GAA defends Cooke over trout plan for Puget Sound
The Global Aquaculture Alliance has stepped in to defend Cooke Aquaculture in its bid to switch from farming Atlantic salmon to steelhead trout in Washington state’s Puget Sound.
In a letter submitted to Washington state’s Department of Ecology, GAA commended the New Brunswick-based company for its history of responsible aquaculture.
Cooke Aquaculture is seeking permission to switch from salmon to trout at four of its net-pen sites in Puget Sound. The proposed change has proved controversial, attracting criticism from the Wild Fish Conservancy, an environmental lobby group based in Washington state.

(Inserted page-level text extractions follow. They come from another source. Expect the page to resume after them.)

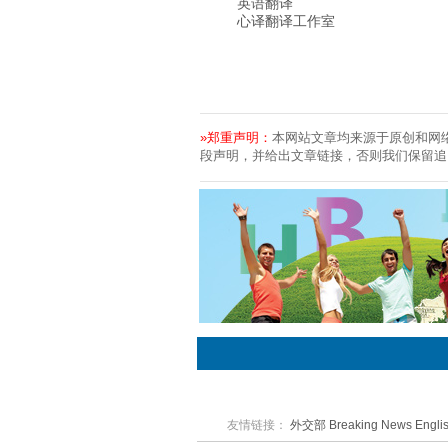
英语翻译
心译翻译工作室
»郑重声明：
本网站文章均来源于原创和网
段声明，并给出文章链接，否则我们保留追
友情链接：
外交部
Breaking News Engli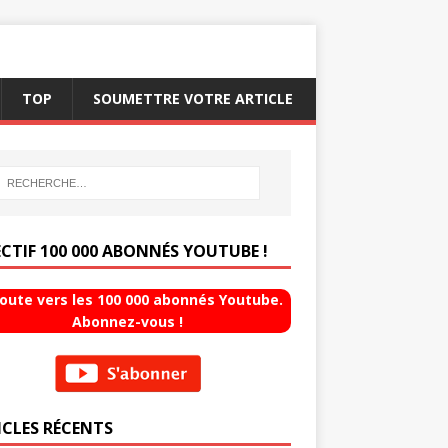
TOP
SOUMETTRE VOTRE ARTICLE
ECTIF 100 000 ABONNÉS YOUTUBE !
route vers les 100 000 abonnés Youtube.
Abonnez-vous !
ICLES RÉCENTS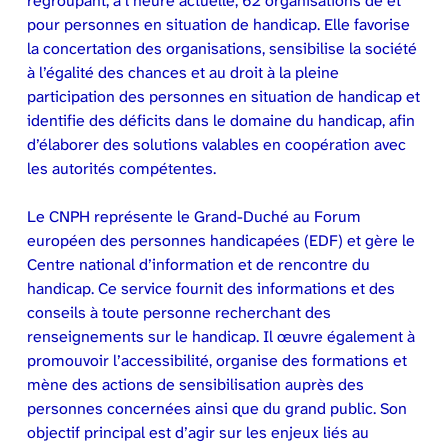
regroupant, à l’heure actuelle, 62 organisations de et
pour personnes en situation de handicap. Elle favorise
la concertation des organisations, sensibilise la société
à l’égalité des chances et au droit à la pleine
participation des personnes en situation de handicap et
identifie des déficits dans le domaine du handicap, afin
d’élaborer des solutions valables en coopération avec
les autorités compétentes.
Le CNPH représente le Grand-Duché au Forum
européen des personnes handicapées (EDF) et gère le
Centre national d’information et de rencontre du
handicap. Ce service fournit des informations et des
conseils à toute personne recherchant des
renseignements sur le handicap. Il œuvre également à
promouvoir l’accessibilité, organise des formations et
mène des actions de sensibilisation auprès des
personnes concernées ainsi que du grand public. Son
objectif principal est d’agir sur les enjeux liés au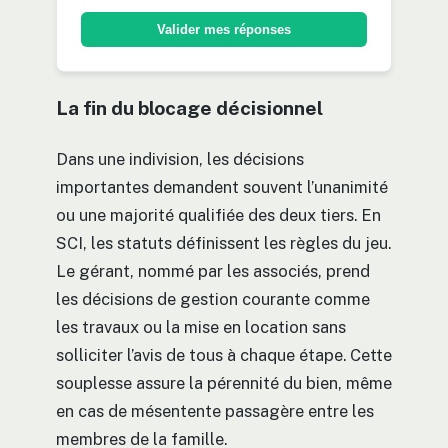
Valider mes réponses
La fin du blocage décisionnel
Dans une indivision, les décisions
importantes demandent souvent l’unanimité
ou une majorité qualifiée des deux tiers. En
SCI, les statuts définissent les règles du jeu.
Le gérant, nommé par les associés, prend
les décisions de gestion courante comme
les travaux ou la mise en location sans
solliciter l’avis de tous à chaque étape. Cette
souplesse assure la pérennité du bien, même
en cas de mésentente passagère entre les
membres de la famille.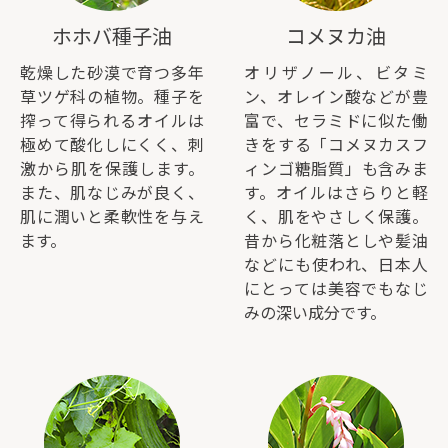
ホホバ種子油
コメヌカ油
乾燥した砂漠で育つ多年
オリザノール、ビタミ
草ツゲ科の植物。種子を
ン、オレイン酸などが豊
搾って得られるオイルは
富で、セラミドに似た働
極めて酸化しにくく、刺
きをする「コメヌカスフ
激から肌を保護します。
ィンゴ糖脂質」も含みま
また、肌なじみが良く、
す。オイルはさらりと軽
肌に潤いと柔軟性を与え
く、肌をやさしく保護。
ます。
昔から化粧落としや髪油
などにも使われ、日本人
にとっては美容でもなじ
みの深い成分です。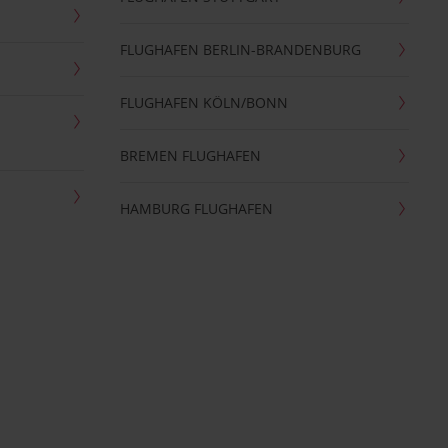
FLUGHAFEN BERLIN-BRANDENBURG
FLUGHAFEN KÖLN/BONN
BREMEN FLUGHAFEN
HAMBURG FLUGHAFEN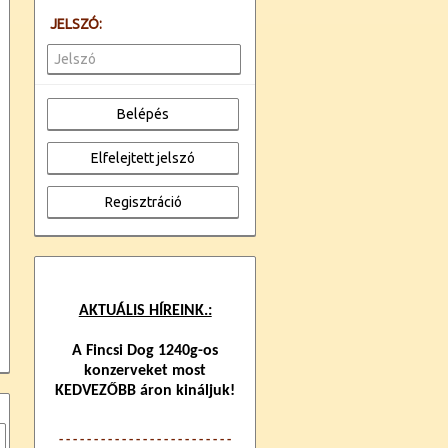
JELSZÓ:
AKTUÁLIS HÍREINK.:
A Fincsi Dog 1240g-os
konzerveket most
KEDVEZŐBB áron kináljuk!
- - - - - - - - - - - - -
- - - - - - - - - - - -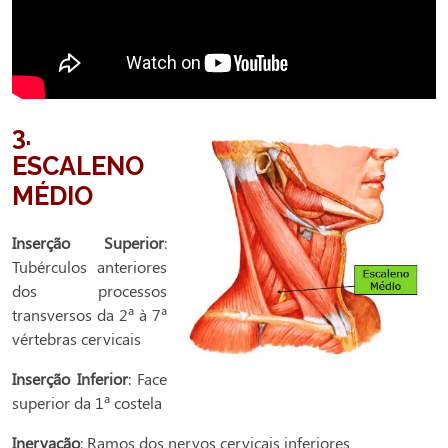
3.
ESCALENO
MÉDIO
Inserção Superior
:
Tubérculos anteriores
dos processos
transversos da 2ª à 7ª
vértebras cervicais
Inserção Inferior
: Face
superior da 1ª costela
Inervação
: Ramos dos nervos cervicais inferiores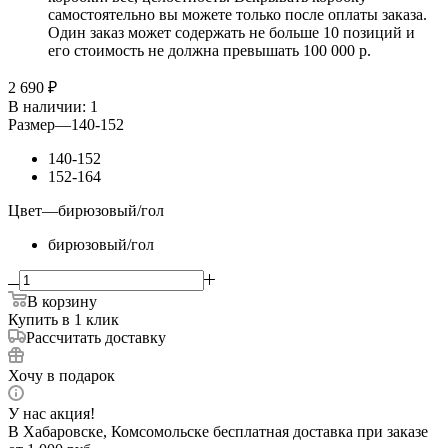
самостоятельно вы можете только после оплаты заказа.
Один заказ может содержать не больше 10 позиций и
его стоимость не должна превышать 100 000 р.
2 690
₽
В наличии
: 1
Размер
—
140-152
140-152
152-164
Цвет
—
бирюзовый/гол
бирюзовый/гол
В корзину
Купить в 1 клик
Рассчитать доставку
Хочу в подарок
У нас акция!
В Хабаровске, Комсомольске бесплатная доставка при заказе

The WFC has partnered with outdoor apparel company Patagonia and its subsidiary Patagonia Provisions to mount a campaign against net-pen farming in Puget Sound.
The GAA said: “As a global leader in responsible aquaculture and a leading proponent of the world’s largest and most comprehensive third-party aquaculture certification program, Best Aquaculture Practices (BAP), Cooke Aquaculture is well positioned to ensure that all-female, sterile steelhead trout (also called rainbow trout) is raised in a responsible manner with minimal impact to the surrounding environment.”
Cooke Aquaculture has achieved four-star BAP status, one of only three salmon-farming companies in the world to do so at the time. Four-star BAP status is the highest designation in the BAP program, representing that a combination of a company’s processing plants, farms, hatcheries and feed mills are BAP certified.
GAA said it applauds Cooke Aquaculture for its work to greatly reduce the use of antibiotics, and as a number of its salmon hatcheries and farms were audited last year to verify that no antibiotics were used throughout the entire life cycle of those fish.
Steelhead trout are exempt from a law passed in March 2018 that aims to phase out not-native species in Washington’s marine waters by 2022. The GAA commented: “Cooke Aquaculture’s decision to raise all-female, sterile steelhead trout is a responsible solution that preserved jobs and contributes a healthful food to the local community.”